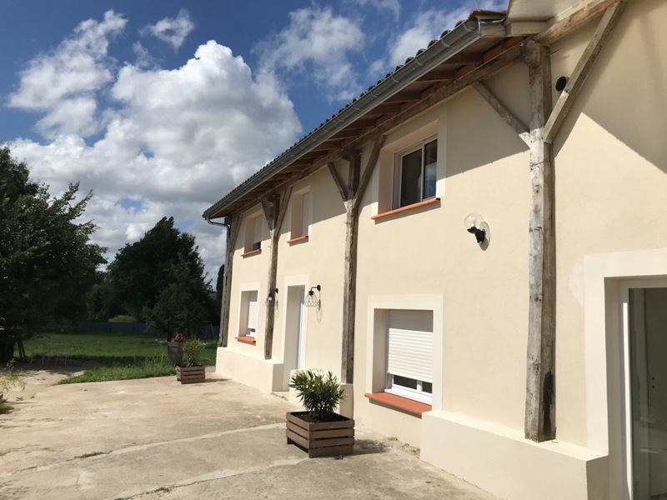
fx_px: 540
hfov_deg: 63.4
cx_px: 334
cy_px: 250
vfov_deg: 49.7
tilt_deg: +8.4
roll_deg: -1.5
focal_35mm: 28
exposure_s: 1/7407
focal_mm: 3.99
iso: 25
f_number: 1.8
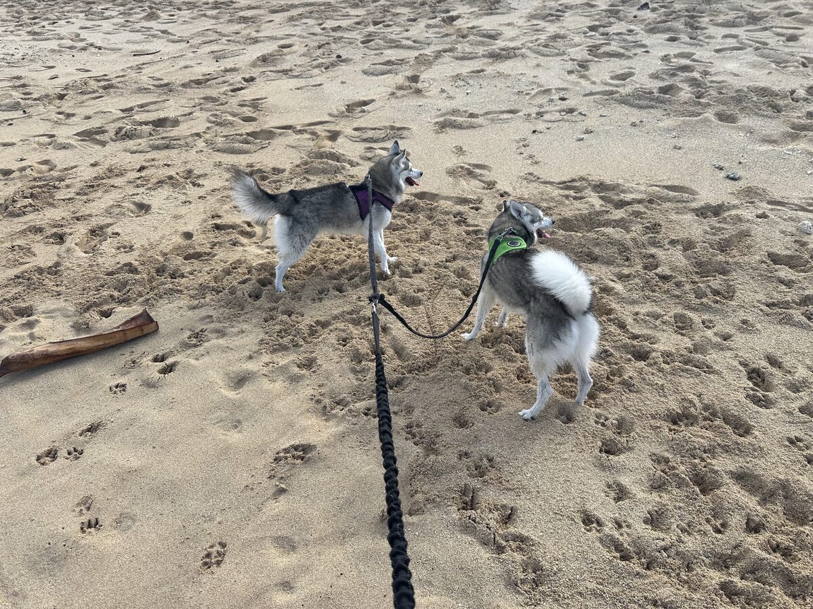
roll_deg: -3.0
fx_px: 564
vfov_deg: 56.8
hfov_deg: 71.6
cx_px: 406
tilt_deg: -27.7
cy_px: 304
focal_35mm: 24
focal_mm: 6.86
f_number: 1.78
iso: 80
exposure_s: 1/2299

» **Activity**: Return the records word for word, leaving every picture out of the copy.

» **Answer for this exercise**:
fx_px: 540
hfov_deg: 63.4
cx_px: 334
cy_px: 250
vfov_deg: 49.7
tilt_deg: +8.4
roll_deg: -1.5
focal_35mm: 28
exposure_s: 1/7407
focal_mm: 3.99
iso: 25
f_number: 1.8
roll_deg: -3.0
fx_px: 564
vfov_deg: 56.8
hfov_deg: 71.6
cx_px: 406
tilt_deg: -27.7
cy_px: 304
focal_35mm: 24
focal_mm: 6.86
f_number: 1.78
iso: 80
exposure_s: 1/2299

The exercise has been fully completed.